------ INFORMATION

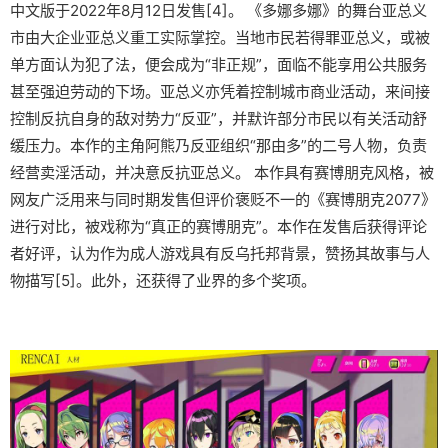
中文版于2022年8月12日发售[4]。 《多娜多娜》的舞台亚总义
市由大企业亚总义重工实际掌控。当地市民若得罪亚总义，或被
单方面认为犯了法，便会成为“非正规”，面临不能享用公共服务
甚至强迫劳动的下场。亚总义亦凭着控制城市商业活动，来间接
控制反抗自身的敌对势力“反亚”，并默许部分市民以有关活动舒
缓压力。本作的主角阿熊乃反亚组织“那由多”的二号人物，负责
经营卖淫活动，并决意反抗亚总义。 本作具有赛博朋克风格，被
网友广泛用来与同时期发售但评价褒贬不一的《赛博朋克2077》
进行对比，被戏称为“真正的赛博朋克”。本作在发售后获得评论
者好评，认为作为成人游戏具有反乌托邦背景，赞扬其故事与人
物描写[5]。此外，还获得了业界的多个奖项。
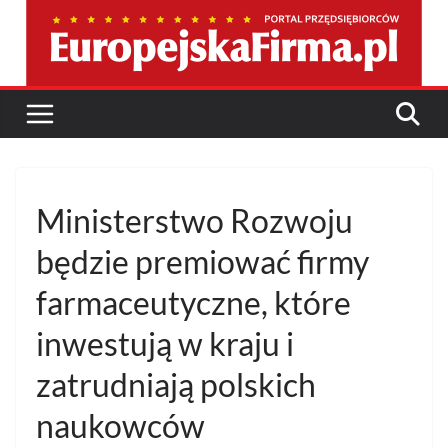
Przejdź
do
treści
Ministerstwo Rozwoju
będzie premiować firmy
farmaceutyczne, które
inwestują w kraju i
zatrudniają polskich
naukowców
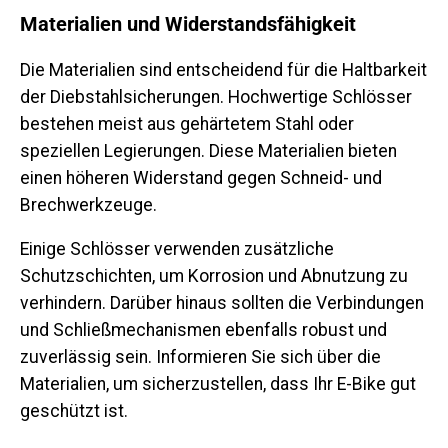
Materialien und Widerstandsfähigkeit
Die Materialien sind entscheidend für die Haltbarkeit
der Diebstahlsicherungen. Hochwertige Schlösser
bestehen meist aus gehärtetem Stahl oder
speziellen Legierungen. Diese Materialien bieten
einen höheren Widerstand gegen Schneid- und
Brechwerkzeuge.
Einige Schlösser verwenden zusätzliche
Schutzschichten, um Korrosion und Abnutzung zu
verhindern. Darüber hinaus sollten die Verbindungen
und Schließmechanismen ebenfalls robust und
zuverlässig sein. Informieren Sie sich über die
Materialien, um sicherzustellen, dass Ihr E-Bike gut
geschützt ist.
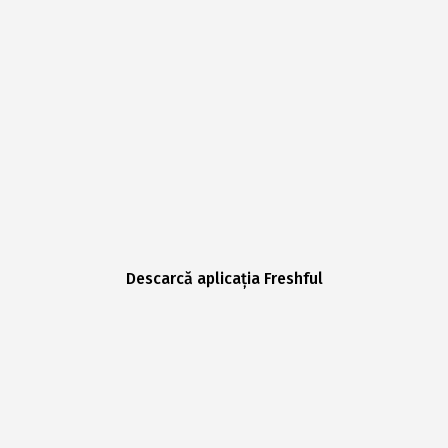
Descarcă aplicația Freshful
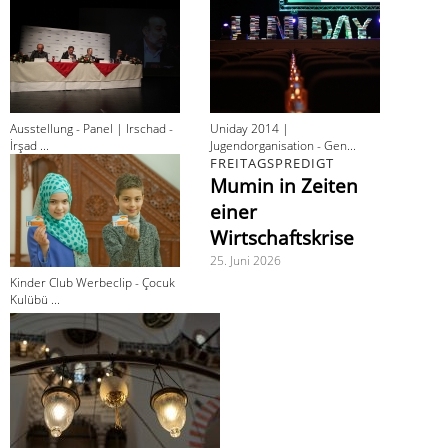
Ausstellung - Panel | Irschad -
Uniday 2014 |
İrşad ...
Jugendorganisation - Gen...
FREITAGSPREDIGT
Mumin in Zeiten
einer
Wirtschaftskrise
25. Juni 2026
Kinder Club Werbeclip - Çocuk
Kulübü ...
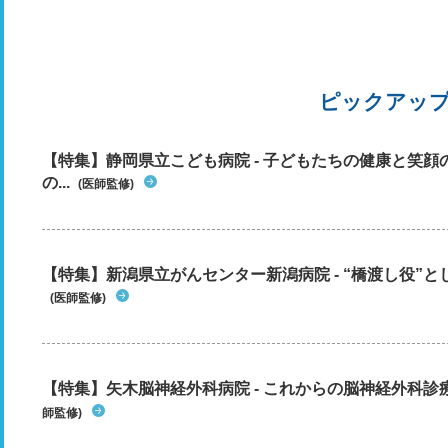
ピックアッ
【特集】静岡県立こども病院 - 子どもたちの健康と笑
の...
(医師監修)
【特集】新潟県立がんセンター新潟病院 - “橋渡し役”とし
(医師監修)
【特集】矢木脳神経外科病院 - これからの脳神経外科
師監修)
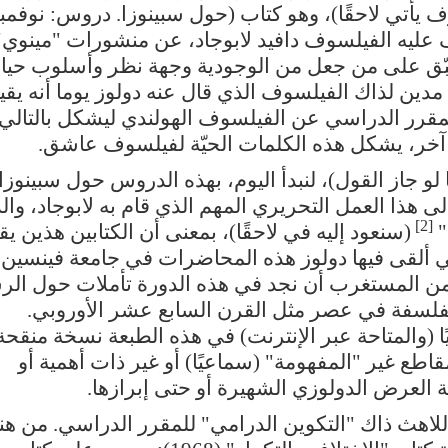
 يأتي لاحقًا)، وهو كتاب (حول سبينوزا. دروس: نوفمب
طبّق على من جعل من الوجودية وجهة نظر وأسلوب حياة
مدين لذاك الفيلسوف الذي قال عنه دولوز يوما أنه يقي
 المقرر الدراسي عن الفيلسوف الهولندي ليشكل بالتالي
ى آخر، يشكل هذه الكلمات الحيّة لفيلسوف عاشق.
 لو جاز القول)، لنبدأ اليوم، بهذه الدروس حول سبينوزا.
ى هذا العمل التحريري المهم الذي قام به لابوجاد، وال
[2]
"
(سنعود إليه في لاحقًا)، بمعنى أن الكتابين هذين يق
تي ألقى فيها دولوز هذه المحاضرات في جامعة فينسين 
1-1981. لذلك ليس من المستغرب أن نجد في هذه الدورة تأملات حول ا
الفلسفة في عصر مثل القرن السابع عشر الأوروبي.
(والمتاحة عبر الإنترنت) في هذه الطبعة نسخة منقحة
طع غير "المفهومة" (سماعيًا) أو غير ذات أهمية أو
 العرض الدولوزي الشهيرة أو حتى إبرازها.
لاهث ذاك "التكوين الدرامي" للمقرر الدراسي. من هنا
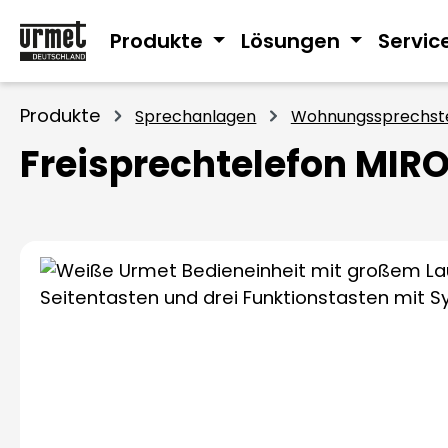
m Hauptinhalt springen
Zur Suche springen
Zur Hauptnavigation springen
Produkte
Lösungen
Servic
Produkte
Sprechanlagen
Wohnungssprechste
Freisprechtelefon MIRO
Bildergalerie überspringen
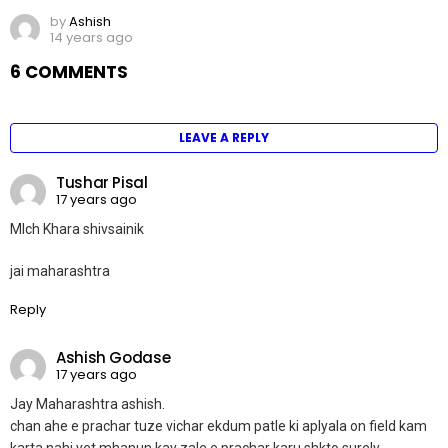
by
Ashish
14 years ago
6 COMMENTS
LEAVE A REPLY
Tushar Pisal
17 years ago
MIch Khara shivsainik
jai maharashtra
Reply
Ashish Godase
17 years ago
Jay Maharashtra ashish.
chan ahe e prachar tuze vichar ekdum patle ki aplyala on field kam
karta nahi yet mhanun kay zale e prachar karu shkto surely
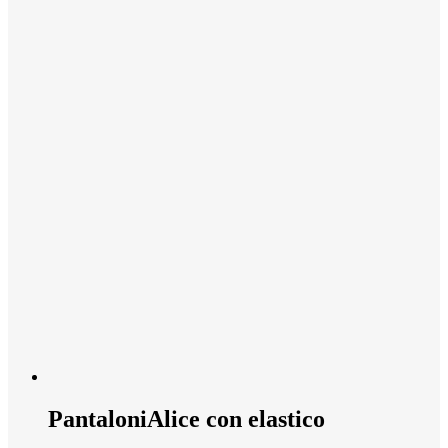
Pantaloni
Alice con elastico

------------

WHAT IS NEEDED
Copy each line of the records containing the string "Materialien".

FINISHED TASK
Materialien und Widerstandsfähigkeit
Die Materialien sind entscheidend für die Haltbarkeit
speziellen Legierungen. Diese Materialien bieten
Materialien, um sicherzustellen, dass Ihr E-Bike gut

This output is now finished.